* PROBLEM TO WORK ON
Please update the lines from the start through the line containing "The answer is 17.6 mm", replacing "someone who cannot see well" with "a person with low vision" and leaving everything else unchanged. Omit the pictures from your answer.

*****

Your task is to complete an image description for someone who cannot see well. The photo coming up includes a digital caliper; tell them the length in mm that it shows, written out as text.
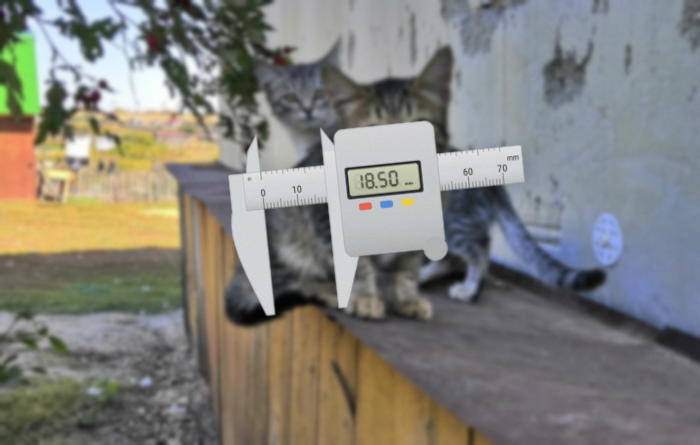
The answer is 18.50 mm
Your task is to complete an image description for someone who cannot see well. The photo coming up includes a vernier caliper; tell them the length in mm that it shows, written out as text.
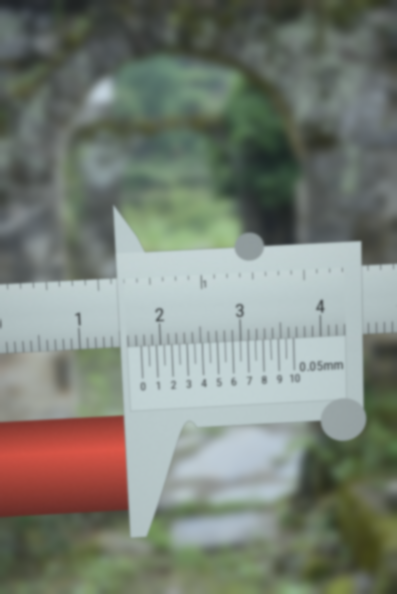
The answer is 17.6 mm
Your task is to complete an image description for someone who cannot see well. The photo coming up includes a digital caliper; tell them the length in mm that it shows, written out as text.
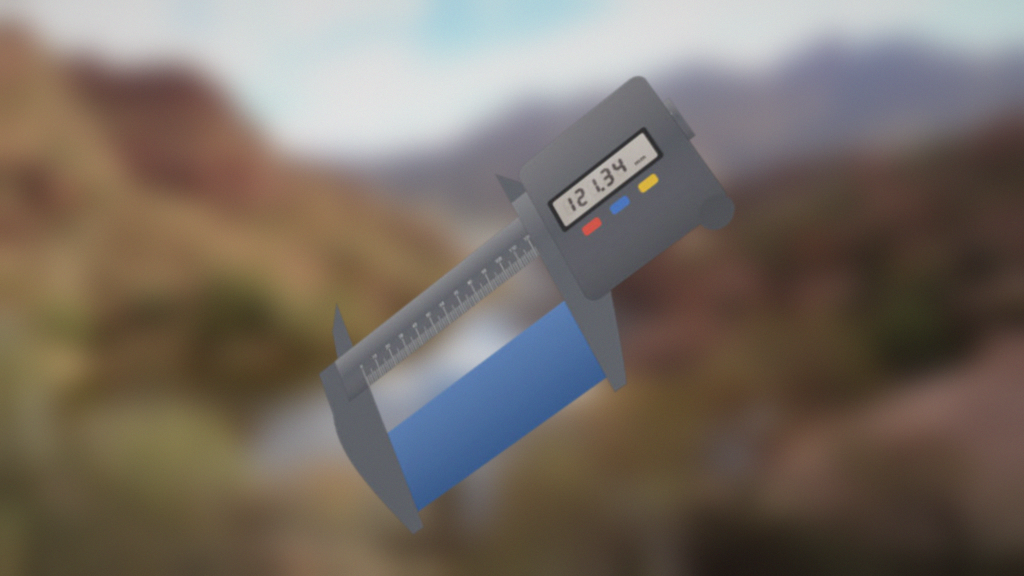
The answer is 121.34 mm
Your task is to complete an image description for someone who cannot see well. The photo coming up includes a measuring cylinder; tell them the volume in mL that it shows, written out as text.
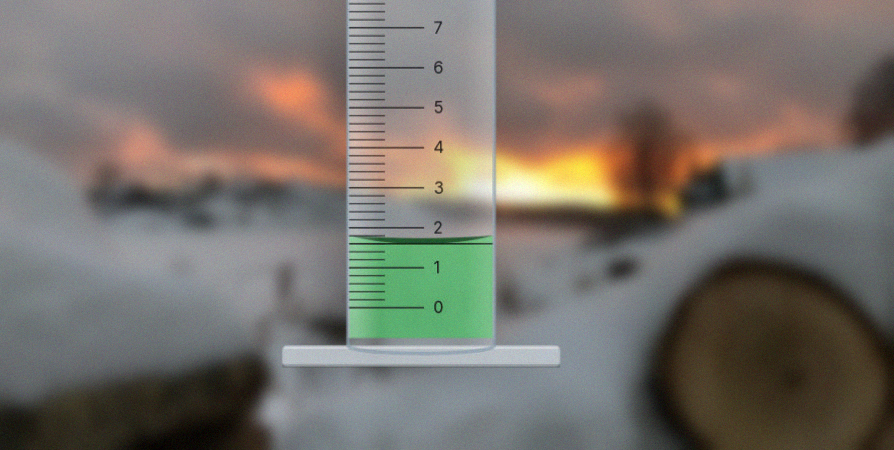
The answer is 1.6 mL
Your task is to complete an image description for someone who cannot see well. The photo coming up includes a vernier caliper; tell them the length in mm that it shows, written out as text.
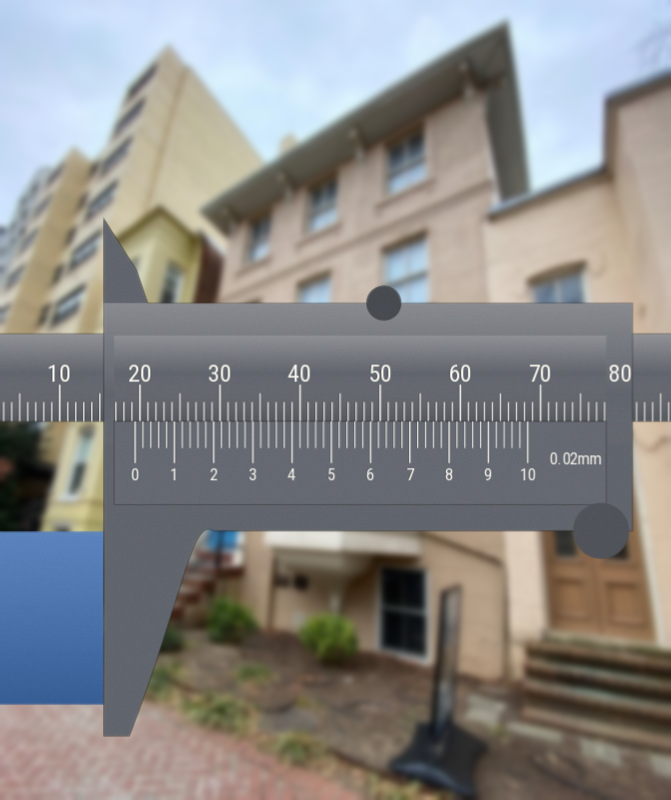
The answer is 19.4 mm
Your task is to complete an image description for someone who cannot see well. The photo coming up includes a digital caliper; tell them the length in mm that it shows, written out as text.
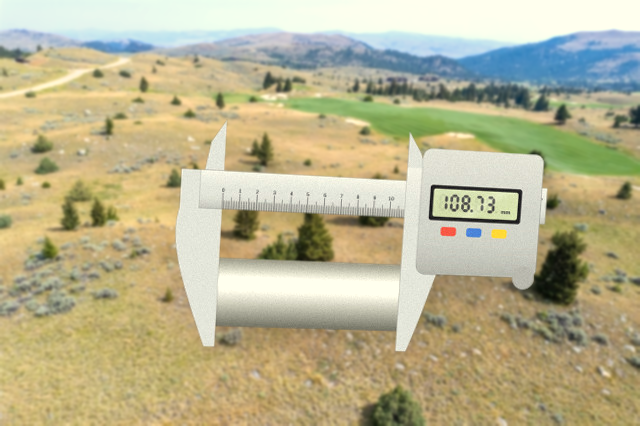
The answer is 108.73 mm
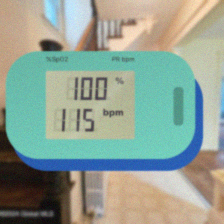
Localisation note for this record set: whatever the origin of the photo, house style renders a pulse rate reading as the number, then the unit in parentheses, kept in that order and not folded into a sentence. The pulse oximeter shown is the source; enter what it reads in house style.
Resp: 115 (bpm)
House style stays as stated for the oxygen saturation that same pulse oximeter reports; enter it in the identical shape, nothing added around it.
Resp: 100 (%)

*****

* OUTPUT FOR THIS EXERCISE
Your task is to complete an image description for a person with low vision. The photo coming up includes a digital caliper; tell them the length in mm that it shows, written out as text.
The answer is 18.50 mm
Your task is to complete an image description for a person with low vision. The photo coming up includes a vernier caliper; tell them the length in mm that it shows, written out as text.
The answer is 17.6 mm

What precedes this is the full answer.